Closed ghost closed 7 years ago
Sorry that this isn't very clear. This package is intended for experienced ESLint users, so the docs don't go into very much detail.
Basically, you're creating an ESLint config file that references two configurations:
{
"extends": ["standard", "standard-jsx"]
}
Those are shorthands for eslint-config-standard
and eslint-config-standard-jsx
. The first provides most of the rules that make up standard
, and the second provides a few additional JSX-specific rules. They're split up so users who don't use JSX can omit the latter.

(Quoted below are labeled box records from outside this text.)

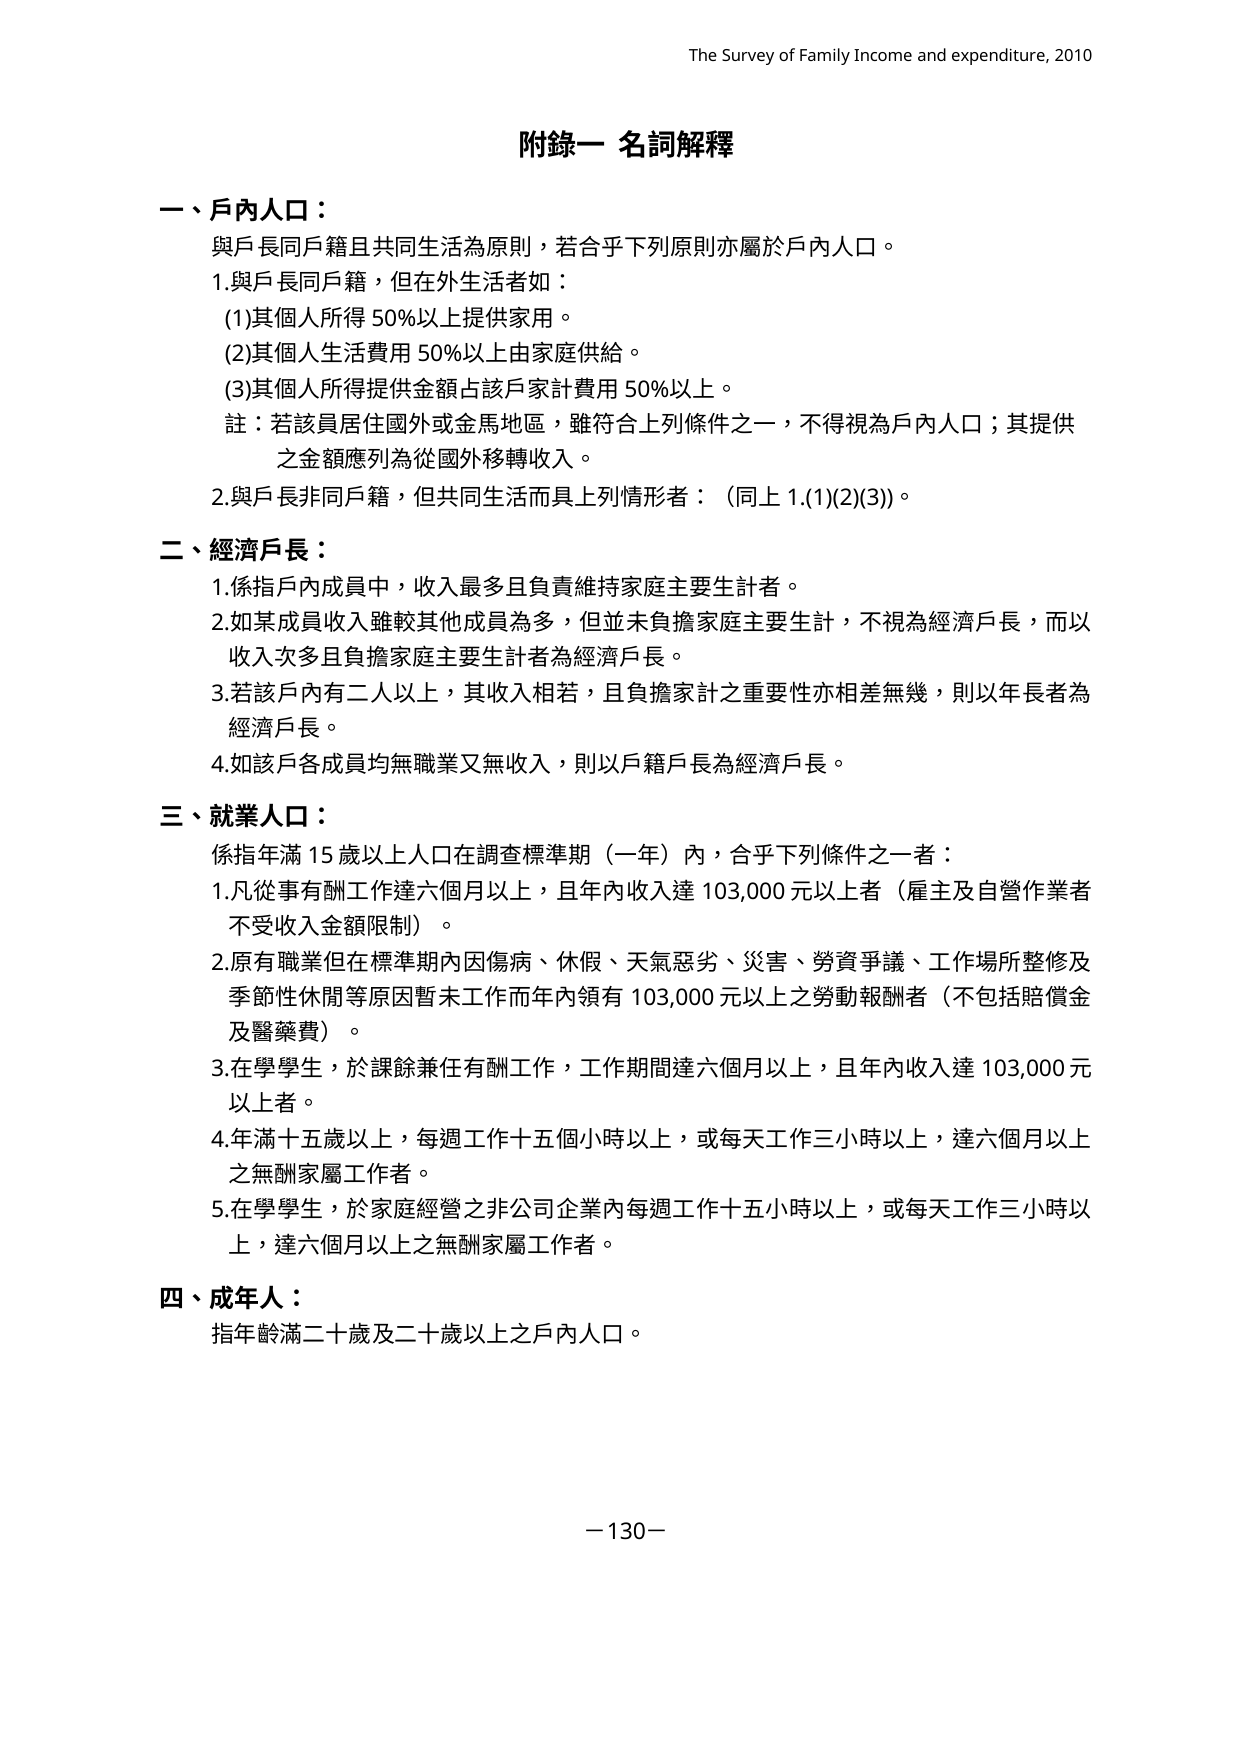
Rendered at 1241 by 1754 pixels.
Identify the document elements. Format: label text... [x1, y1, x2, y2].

text 係指年滿15歲以上人口在調查標準期（一年）內，合乎下列條件之一者： [211, 835, 1092, 871]
text 指年齡滿二十歲及二十歲以上之戶內人口。 [211, 1314, 1092, 1350]
text 與戶長同戶籍且共同生活為原則，若合乎下列原則亦屬於戶內人口。 [211, 227, 1092, 262]
text 二、經濟戶長： [159, 529, 1092, 567]
text (2)其個人生活費用50%以上由家庭供給。 [224, 333, 1092, 369]
text 5.在學學生，於家庭經營之非公司企業內每週工作十五小時以上，或每天工作三小時以上，達六個月以上之無酬家屬工作者。 [211, 1189, 1092, 1260]
text 4.年滿十五歲以上，每週工作十五個小時以上，或每天工作三小時以上，達六個月以上之無酬家屬工作者。 [211, 1119, 1092, 1189]
text 一、戶內人口： [159, 189, 1092, 227]
text (3)其個人所得提供金額占該戶家計費用50%以上。 [224, 369, 1092, 404]
text 2.原有職業但在標準期內因傷病、休假、天氣惡劣、災害、勞資爭議、工作場所整修及季節性休閒等原因暫未工作而年內領有103,000元以上之勞動報酬者（不包括賠償金及醫藥費）。 [211, 942, 1092, 1048]
text 3.在學學生，於課餘兼任有酬工作，工作期間達六個月以上，且年內收入達103,000元以上者。 [211, 1048, 1092, 1119]
text 2.如某成員收入雖較其他成員為多，但並未負擔家庭主要生計，不視為經濟戶長，而以收入次多且負擔家庭主要生計者為經濟戶長。 [211, 602, 1092, 673]
text 4.如該戶各成員均無職業又無收入，則以戶籍戶長為經濟戶長。 [211, 744, 1092, 779]
text 1.與戶長同戶籍，但在外生活者如： [211, 262, 1092, 298]
text (1)其個人所得50%以上提供家用。 [224, 298, 1092, 333]
text 註：若該員居住國外或金馬地區，雖符合上列條件之一，不得視為戶內人口；其提供之金額應列為從國外移轉收入。 [224, 404, 1092, 475]
text 1.凡從事有酬工作達六個月以上，且年內收入達103,000元以上者（雇主及自營作業者不受收入金額限制）。 [211, 871, 1092, 942]
text 1.係指戶內成員中，收入最多且負責維持家庭主要生計者。 [211, 567, 1092, 602]
text 四、成年人： [159, 1277, 1092, 1314]
text 三、就業人口： [159, 796, 1092, 833]
text 3.若該戶內有二人以上，其收入相若，且負擔家計之重要性亦相差無幾，則以年長者為經濟戶長。 [211, 673, 1092, 744]
text 2.與戶長非同戶籍，但共同生活而具上列情形者：（同上1.(1)(2)(3))。 [211, 477, 1092, 512]
text 附錄一 名詞解釋 [159, 125, 1092, 162]
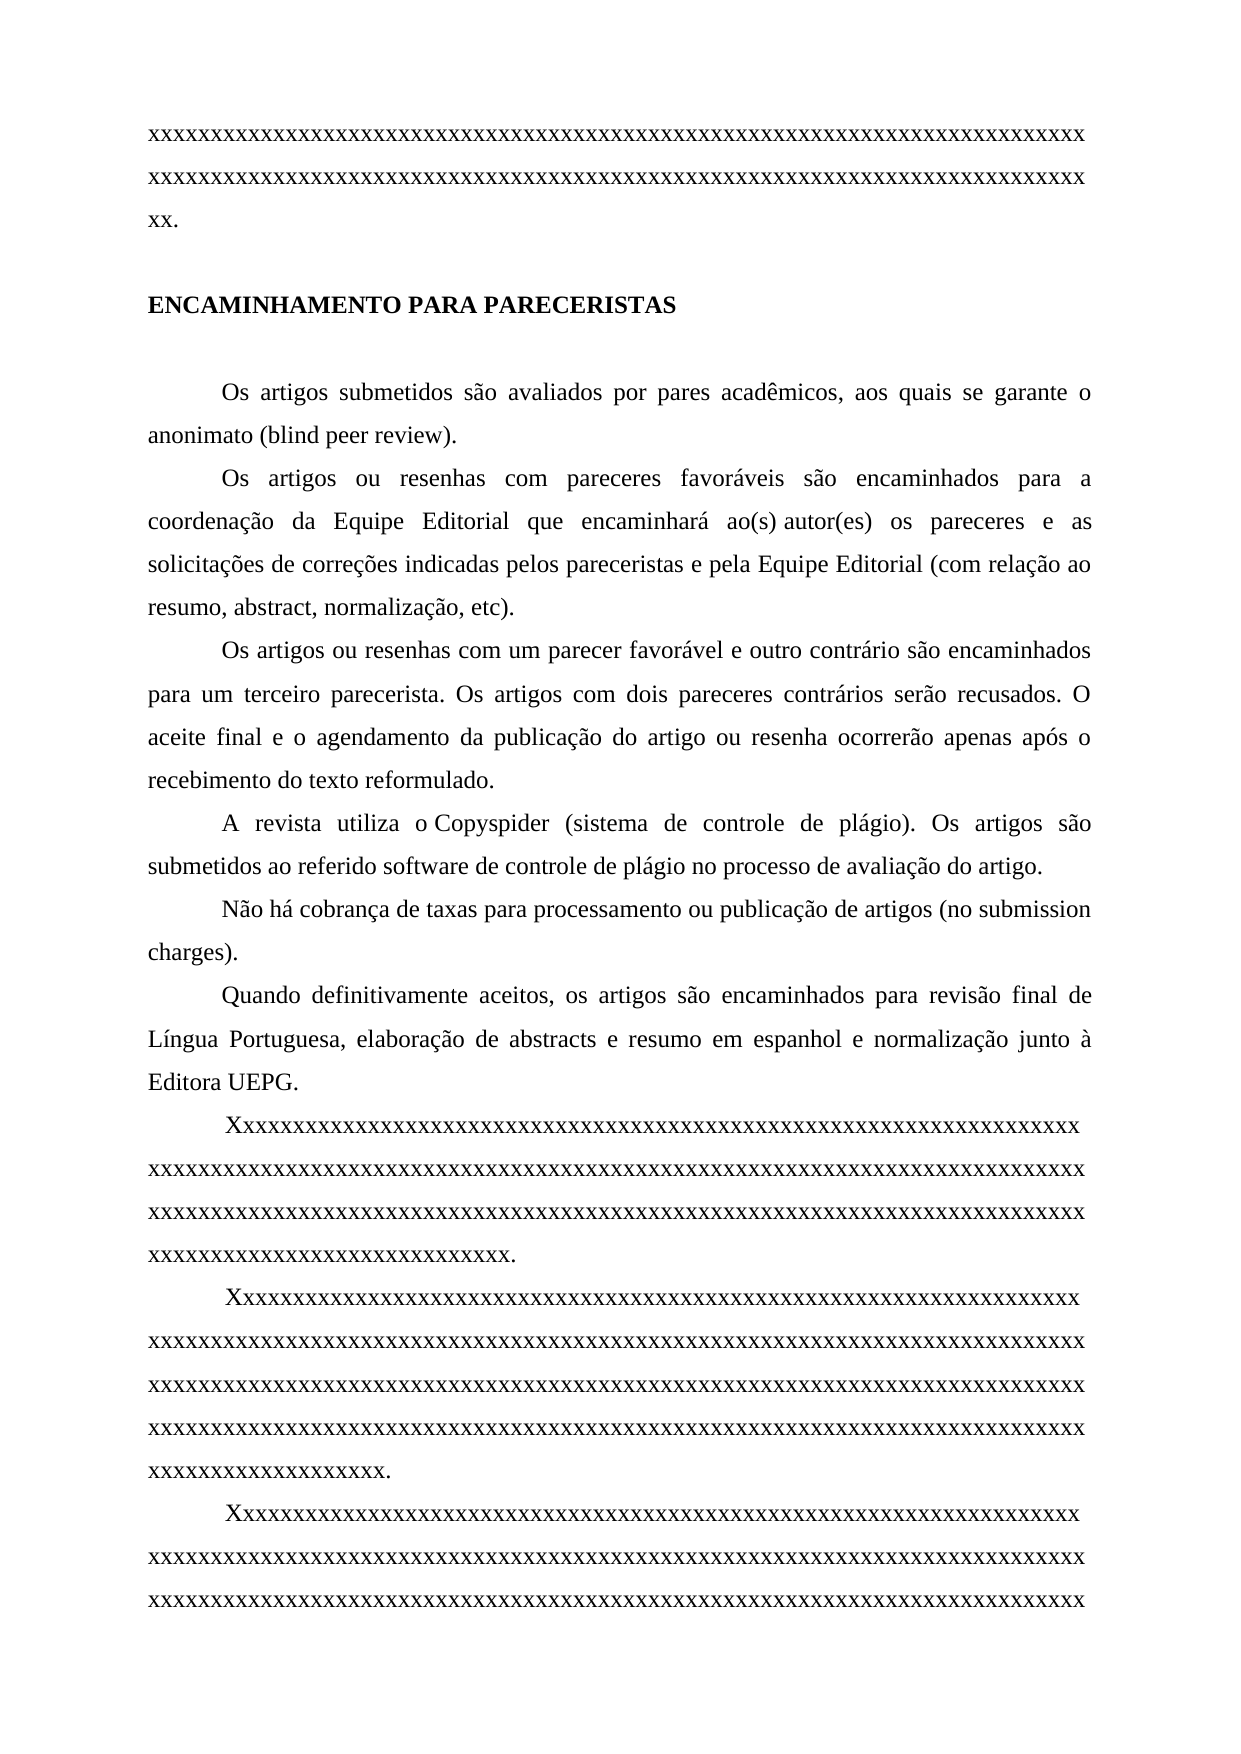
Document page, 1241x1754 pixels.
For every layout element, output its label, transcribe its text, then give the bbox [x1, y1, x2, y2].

text Os artigos submetidos são avaliados por pares acadêmicos, aos quais se garante o anonimato (blind peer review). [148, 377, 1092, 449]
text xxxxxxxxxxxxxxxxxxxxxxxxxxxxxxxxxxxxxxxxxxxxxxxxxxxxxxxxxxxxxxxxxxxxxxxxxxxxxxxxxxxxxxxxxxxxxxxxxxxxxxxxxxxxxxxxxxxxxxxxxxxxxxxxxxxxxxxxxxxxxxxxxxxxxxxx. [148, 118, 1092, 233]
text Xxxxxxxxxxxxxxxxxxxxxxxxxxxxxxxxxxxxxxxxxxxxxxxxxxxxxxxxxxxxxxxxxxxxxxxxxxxxxxxxxxxxxxxxxxxxxxxxxxxxxxxxxxxxxxxxxxxxxxxxxxxxxxxxxxxxxxxxxxxxxxxxxxxxxxxxxxxxxxxxxxxxxxxxxxxxxxxxxxxxxxxxxxxxxxxxxxxxxxxxxxxxxxxxxxxxxxxxxxxxxxxxxxxxxxxxxxxxxxxxxxxxxxxxxxxxxxxxxxxxxxxxxxxxxxxxxxxxxxxxxxxxxxxxxxxxxxxxxxxxxxxxxxxxxxxx. [148, 1282, 1092, 1484]
text Xxxxxxxxxxxxxxxxxxxxxxxxxxxxxxxxxxxxxxxxxxxxxxxxxxxxxxxxxxxxxxxxxxxxxxxxxxxxxxxxxxxxxxxxxxxxxxxxxxxxxxxxxxxxxxxxxxxxxxxxxxxxxxxxxxxxxxxxxxxxxxxxxxxxxxxxxxxxxxxxxxxxxxxxxxxxxxxxxxxxxxxxxxxxxxxxxxxxxxxxxxxxxxxxxxxxxxxxxx [148, 1498, 1092, 1613]
text A revista utiliza o Copyspider (sistema de controle de plágio). Os artigos são submetidos ao referido software de controle de plágio no processo de avaliação do artigo. [148, 808, 1092, 880]
text Os artigos ou resenhas com um parecer favorável e outro contrário são encaminhados para um terceiro parecerista. Os artigos com dois pareceres contrários serão recusados. O aceite final e o agendamento da publicação do artigo ou resenha ocorrerão apenas após o recebimento do texto reformulado. [148, 636, 1092, 794]
text Quando definitivamente aceitos, os artigos são encaminhados para revisão final de Língua Portuguesa, elaboração de abstracts e resumo em espanhol e normalização junto à Editora UEPG. [148, 981, 1092, 1096]
text Os artigos ou resenhas com pareceres favoráveis são encaminhados para a coordenação da Equipe Editorial que encaminhará ao(s) autor(es) os pareceres e as solicitações de correções indicadas pelos pareceristas e pela Equipe Editorial (com relação ao resumo, abstract, normalização, etc). [148, 463, 1092, 621]
text ENCAMINHAMENTO PARA PARECERISTAS [148, 291, 1092, 319]
text Xxxxxxxxxxxxxxxxxxxxxxxxxxxxxxxxxxxxxxxxxxxxxxxxxxxxxxxxxxxxxxxxxxxxxxxxxxxxxxxxxxxxxxxxxxxxxxxxxxxxxxxxxxxxxxxxxxxxxxxxxxxxxxxxxxxxxxxxxxxxxxxxxxxxxxxxxxxxxxxxxxxxxxxxxxxxxxxxxxxxxxxxxxxxxxxxxxxxxxxxxxxxxxxxxxxxxxxxxxxxxxxxxxxxxxxxxxxxxxxxxxxxxxx. [148, 1110, 1092, 1268]
text Não há cobrança de taxas para processamento ou publicação de artigos (no submission charges). [148, 894, 1092, 966]
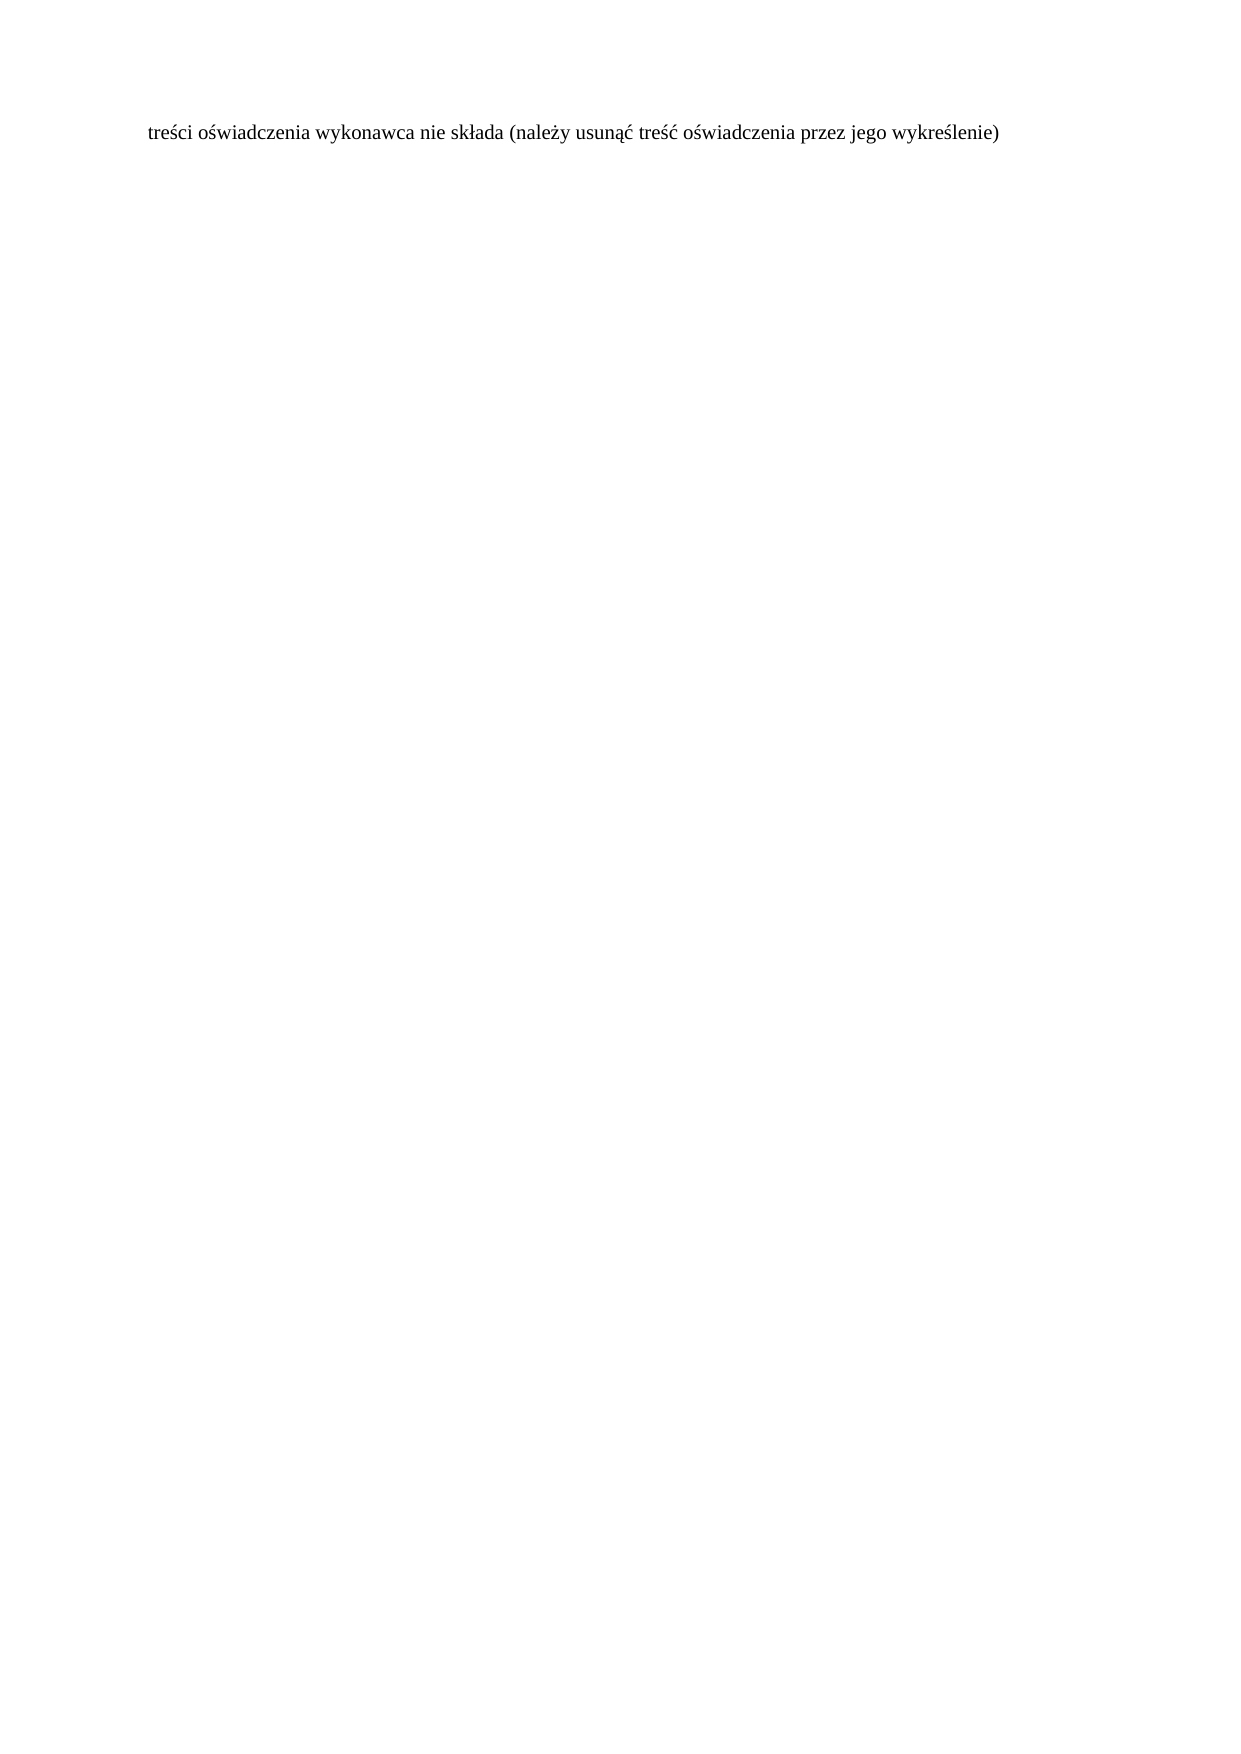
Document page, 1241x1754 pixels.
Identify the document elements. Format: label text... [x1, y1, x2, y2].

text treści oświadczenia wykonawca nie składa (należy usunąć treść oświadczenia przez jego wykreślenie) [148, 118, 1122, 171]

These configuration files reference rules that are part of ESLint itself, as well as rules that didn't make it into ESLint core, but that are still really useful to have. These rules live in third-party plugins. You can see a few of these rules here, for example.
eslint-config-standard
uses several plugins:
eslint-plugin-standard
eslint-plugin-promise
eslint-plugin-import
eslint-plugin-node
eslint-config-standard-jsx
uses only one:
eslint-plugin-react
I know that's a lot of things to install, but unfortunately, that's how ESLint shareable configs work. It would be great if we could include the above plugins as dependencies of the shareable configs since they really are an implementation detail, IMO. But unfortunately, the ESLint team was against this idea. Full issue with context here: https://github.com/eslint/eslint/issues/3458 Maybe this will happen in a future version and we can simplify the install instructions.
In the future, I expect to deprecate this package (eslint-config-standard-jsx
) and just put the JSX rules into the main eslint-config-standard
file, so there's only one config to install to get the complete standard rule-set.
The main reason that we split these JSX rules out was because it felt weird to have everyone install eslint-plugin-react
when they didn't necessarily even use React. We don't actually enforce any rules that are React-specific, but the plugin name implies otherwise. We thought this was less confusing.
However, we now bundle several plugins for Node, import, promises, etc. in the main config and not all users necessarily use Node, import statements, or promises. So, that bridge has already been crossed and there's not much reason for this package to continue to exist.
<aside>
would it be easier to understand if we formatted it this way?
npm install --save-dev \
eslint-config-standard \
eslint-config-standard-jsx \
eslint-plugin-promise \
eslint-plugin-react \
eslint-plugin-standard
@rstacruz Yeah, I think so :)
@feross Any further progress in the plan to include it in standard package for having a singular style for both client and backend.
https://github.com/feross/eslint-config-standard-jsx#usage
What does that even mean? It makes me feel like I should just grab stuff and run it without fully understanding it.